We celebrated our 10th wedding anniversary a little early by taking a trip to several areas in southwestern Colorado. Some of them were places we'd each been to before, but never together and not for a long time. Plus there was lots of 4-wheel driving available, with plenty of scenery (I took hundreds of photos!) and great camping spots. We got a late start on the first day so we found a camping spot in the Gateview area just outside Gunnison, about 3 1/2 hours west of Colorado Springs.
The next day we drove through
Lake City (stopping to take advantage of the Wi-Fi so we could check the day's Tour de France results) on our way to the American Basin and over Cinnamon Pass (12,640 feet), part of the
Alpine Loop Scenic Byway. Camp Redcloud, about 5 miles past Lake City, is where I lived and worked for almost a year when I first moved to Colorado after (finally!) graduating college in 1997. Although my personality and way of thinking have changed a lot since I worked there, I'm so grateful that this was my first exposure to Colorado and that I had so many amazing outdoor experiences there.
The
American Basin is one of the most beautiful spots on earth, especially in late summer when thousands of flowers are in bloom everywhere you look. The extra rain we've had this summer was certainly in evidence, not only in the abundance of flowers, but also in how green everything was. Sometimes there were so many greens so far up the mountainside, it looked like a soft, verdant blanket had been tossed over it. If you feel like tackling one of Colorado's many 14ers (mountains over 14,000 feet), you can hike up to Handies Peak on the trail leading through the Basin. We didn't have a lot of time so we stayed in the lower area with all the flowers. Cinnamon Pass ended near the town of
Silverton, which I'd heard a lot about but was a little disappointed in. I'd love to go back sometime, though, to ride the
Durango & Silverton Narrow Gauge Railroad.
At our second campsite (probably the prettiest site we had on this trip) we met a couple named Bob and Shirley, both in their 70's, who had driven many of the 4WD passes in Colorado over the years. Steven had a great time talking with Bob and poring over the maps they had both brought. Bob's maps were over 25 years old. Shirley said she had never been scared while going over the passes, which helped relieve my mind (a little bit), since I'm very afraid of heights and kept imagining us tumbling over the edge.

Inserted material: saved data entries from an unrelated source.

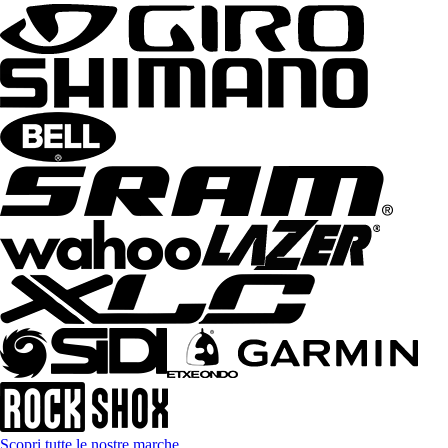
Scopri tutte le nostre marche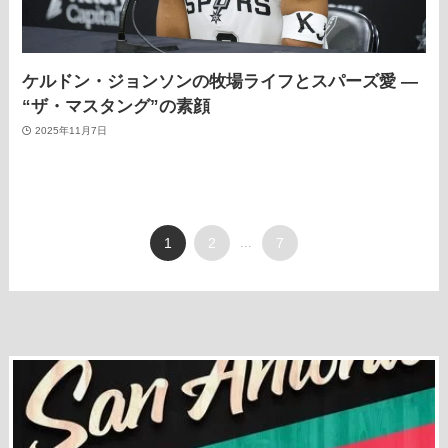
ケルドン・ジョンソンの牧場ライフとスパーズ愛 ―
“ザ・マスタング”の素顔
2025年11月7日
1
2
...
7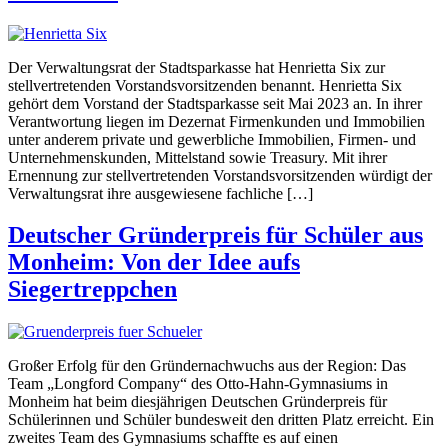
Der Verwaltungsrat der Stadtsparkasse hat Henrietta Six zur
stellvertretenden Vorstandsvorsitzenden benannt. Henrietta Six
gehört dem Vorstand der Stadtsparkasse seit Mai 2023 an. In ihrer
Verantwortung liegen im Dezernat Firmenkunden und Immobilien
unter anderem private und gewerbliche Immobilien, Firmen- und
Unternehmenskunden, Mittelstand sowie Treasury. Mit ihrer
Ernennung zur stellvertretenden Vorstandsvorsitzenden würdigt der
Verwaltungsrat ihre ausgewiesene fachliche […]
Deutscher Gründerpreis für Schüler aus
Monheim: Von der Idee aufs
Siegertreppchen
Großer Erfolg für den Gründernachwuchs aus der Region: Das
Team „Longford Company“ des Otto-Hahn-Gymnasiums in
Monheim hat beim diesjährigen Deutschen Gründerpreis für
Schülerinnen und Schüler bundesweit den dritten Platz erreicht. Ein
zweites Team des Gymnasiums schaffte es auf einen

The main 4WD pass that Steven wanted to do was
Black Bear Pass (12, 840 feet). It's listed as "extreme" and "difficult" on most websites and maps, and while I have great confidence in Steven's driving skills, I was still hugely nervous about being along for the ride. The most difficult areas were The Steps and The Switchbacks; several of the switchbacks required 3- or 4-point turns, which involved much stopping and backing up and inching forward until we were safely around. The upper portion of the pass is one way only, for good reason--many times the road was literally the width of the truck. Thankfully I had my camera and the beautiful scenery (and Roxy in the back of the cab) to help keep me distracted, or I looked away from the exceptionally high drop-off we were driving next to, usually on my side of course.
In the end we made it with no mishaps and I would definitely say it was worth it. Steven is ready to go back and do it again but I might have to wait a little longer. The spectacular Bridal Veil Falls is about halfway down, past the most hairy switchbacks, and it was nice to get out and take a little break from gripping the "oh s**t" handle for so long. It's the highest free-falling waterfall in Colorado, with the former power plant for the town of Telluride nestled at its top.
The pass takes you into the town of
Telluride, where we walked around for about an hour. No sightings of Tom Cruise and Katie Holmes or Oprah Winfrey, but we did see many amazing old buildings and had some yummy homemade ice cream. Telluride is also a famous ski resort, with some pretty extreme runs and a mountain village set up away from the main town, accessed by a gondola. The gondola also runs in the summer, but we still had
Imogene Pass to get over so we didn't ride it.
Imogene Pass is the second highest pass in Colorado (13,114 feet) and turned out to be a little trickier than we thought. At the top you get an amazing view of mountains covered in iron ore, giving the mountains a vivid rust color. We made it safely down that pass, too, into the town of
Ouray. In the winter,
ice climbers converge upon this small town to tackle its many challenging areas. In the summer, the 4WD roads, hot springs, and proximity to other historic mining towns bring tourists from all over. One place we stopped had a "vapor cave", basically an underground sauna of sorts, but in a cave. I think I might feel a little too claustrophobic to stay in it for too long, plus it was really hot in there! I only took a picture of the entrance; I'm not sure how far back you actually go.